Children (abolition of defence of reasonable punishment) (Wales) Act 2020

From March 2022, the law in Wales is changing. The Children (abolition of defence of reasonable punishment) (Wales) Act 2020 will help protect children’s rights by prohibiting the physical punishment of children.

This means physically punishing children will no longer be acceptable in Wales and will apply to anyone who lives in Wales and to all visitors to Wales.

The United Nations Convention on the Rights of the Child (UNCRC) is the basis for the policy and highlights the recognition of the right of the child to respect their human dignity, physical integrity and equal protection under the law.

The law was last reformed by Section 58 of the Children Act 2004 which had stopped the use of the ‘reasonable punishment defence’ for the charges of actual bodily harm or cruelty to a child.

The Children Wales Bill does not create a new criminal offence but will remove the current common law defence of reasonable punishment. This means that from March 2022, an adult cannot use the defence to assault or battery of reasonable punishment against a child. The removal of this defence will equally apply to both civil and criminal law.

The Bill was agreed by the Welsh Assembly Government on the 28 January 2020 and will become an Act following Royal Assent and will take effect in 2022.

What is the expected impact of the Bill?

If the police receive a report or a complaint that a child has been physically punished by an adult then the circumstances surrounding the incident will be investigated. A decision will then be made on what action to take, if any, based on the facts.

Cases referred to the Police and/or the Crown Prosecution Service will apply two tests:

  1. Is there evidence to charge, and
  2. Is it in the public interest to do so.

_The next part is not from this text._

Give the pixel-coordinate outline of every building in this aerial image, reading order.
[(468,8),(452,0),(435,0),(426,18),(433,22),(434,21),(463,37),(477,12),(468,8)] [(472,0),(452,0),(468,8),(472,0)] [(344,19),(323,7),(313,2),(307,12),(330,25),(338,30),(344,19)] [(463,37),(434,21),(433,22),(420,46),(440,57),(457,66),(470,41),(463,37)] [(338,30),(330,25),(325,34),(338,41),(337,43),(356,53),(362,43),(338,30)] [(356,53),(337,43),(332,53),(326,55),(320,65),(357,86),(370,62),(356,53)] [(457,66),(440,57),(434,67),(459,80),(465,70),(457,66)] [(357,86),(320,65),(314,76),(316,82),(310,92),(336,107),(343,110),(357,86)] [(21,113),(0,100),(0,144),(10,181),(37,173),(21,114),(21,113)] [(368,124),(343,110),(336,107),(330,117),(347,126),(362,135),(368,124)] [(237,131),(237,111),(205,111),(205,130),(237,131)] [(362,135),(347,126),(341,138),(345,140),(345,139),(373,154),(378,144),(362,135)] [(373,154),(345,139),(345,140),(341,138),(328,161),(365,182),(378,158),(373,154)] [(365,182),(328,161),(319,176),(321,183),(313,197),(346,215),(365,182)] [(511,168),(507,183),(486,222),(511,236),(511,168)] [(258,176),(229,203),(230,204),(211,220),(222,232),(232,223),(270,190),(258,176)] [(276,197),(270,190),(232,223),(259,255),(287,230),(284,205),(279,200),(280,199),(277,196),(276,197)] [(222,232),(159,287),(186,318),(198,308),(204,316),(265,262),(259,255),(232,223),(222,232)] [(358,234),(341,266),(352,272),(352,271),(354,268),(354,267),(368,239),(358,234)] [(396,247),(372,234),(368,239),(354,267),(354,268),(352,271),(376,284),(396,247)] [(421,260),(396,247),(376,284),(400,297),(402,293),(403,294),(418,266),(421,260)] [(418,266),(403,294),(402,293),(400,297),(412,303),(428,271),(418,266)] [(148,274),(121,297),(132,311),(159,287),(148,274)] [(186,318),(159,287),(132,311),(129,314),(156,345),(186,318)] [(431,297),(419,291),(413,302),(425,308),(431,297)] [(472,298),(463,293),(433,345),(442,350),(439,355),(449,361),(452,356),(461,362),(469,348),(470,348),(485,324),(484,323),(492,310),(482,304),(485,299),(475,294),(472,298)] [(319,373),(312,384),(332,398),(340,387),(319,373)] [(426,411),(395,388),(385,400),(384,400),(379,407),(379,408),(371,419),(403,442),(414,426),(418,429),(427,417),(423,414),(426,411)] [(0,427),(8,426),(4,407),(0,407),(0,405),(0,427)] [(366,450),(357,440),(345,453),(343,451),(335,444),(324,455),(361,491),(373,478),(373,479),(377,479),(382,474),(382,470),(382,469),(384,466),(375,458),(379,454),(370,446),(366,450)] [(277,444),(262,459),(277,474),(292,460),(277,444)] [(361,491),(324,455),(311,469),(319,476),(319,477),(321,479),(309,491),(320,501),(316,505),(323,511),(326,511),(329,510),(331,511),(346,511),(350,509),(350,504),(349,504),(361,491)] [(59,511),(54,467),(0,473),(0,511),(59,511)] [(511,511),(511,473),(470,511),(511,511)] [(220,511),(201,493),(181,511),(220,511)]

They will also consider what is in the best interests of the child. It is therefore expected that not all smacking offences reported will be prosecuted due to the likely use of cautions, community resolution orders or other warnings by police that may be preferred to criminal charges. Cautions and orders may however show up on an enhanced disclosure and barring service check.

Facts about the Bill

  • It does not create any new criminal offences
  • Children in Wales will be afforded the same legal protection from physical punishment as adults and their rights under the UNCRC will be upheld
  • There will be no new individual policing of families or changes to social services thresholds for intervention
  • The changes do not seek to criminalise parents for disciplining their children in a loving and caring way
  • It will not affect ordinary parenting acts that involve physical contact, such as brushing teeth or hair or pulling a child to safety from a busy road or fireplace.

Research from other countries

In 1979, Sweden became the first country in the world to explicitly ban corporal punishment of children. Other early adopters include Norway, Finland, Austria and Denmark. In 2000, Israel became the first non-European state to ban smacking.

In more recent years, countries in Africa, Latin America and Asia have joined the list of nations where corporal punishment is banned.

According to figures sourced from UNICEF, today there are sixty countries, states and territories that have adopted legislation that fully prohibit using corporal punishment against children.

Sweden is the only country that has been able to follow the effect of the ban with repeated studies using the same methodology over a 40 year period. Whilst 90% of Swedish adults smacked their children in the 1970s, less than 10% did so by 2000 and this has figure has continued to reduced in the last survey in 2016. For the majority of Swedish parents, smacking is not an option and is looked on as adverse behaviour.

Sweden also launched an unprecedented publicity campaign at the time of the introduction of the law and recent research indicates that such campaigns and follow-ups of the law are important as people in many countries continue to believe in the necessity of corporal punishment despite bans.

When the ban was introduced in Scotland, an implementation group was set up to understand what guidance was needed for the public on reporting incidents, whether additional parenting support is needed and how this could be provided and also how the impact of the legislation can be monitored. In response, Scotland had produced literature to support the introduction of the new Act by producing leaflets, factsheets and Q&A posters for children themselves. In addition as part of ongoing work to support parents they have published a campaign on coping with being a parent.

It is clear that the change in the law is not meant to stigmatise parents but empower them by educating them to understand physical punishment does not work and can harm children. Education and the right support for both parents and children will be paramount to the success of the new Welsh Children Bill.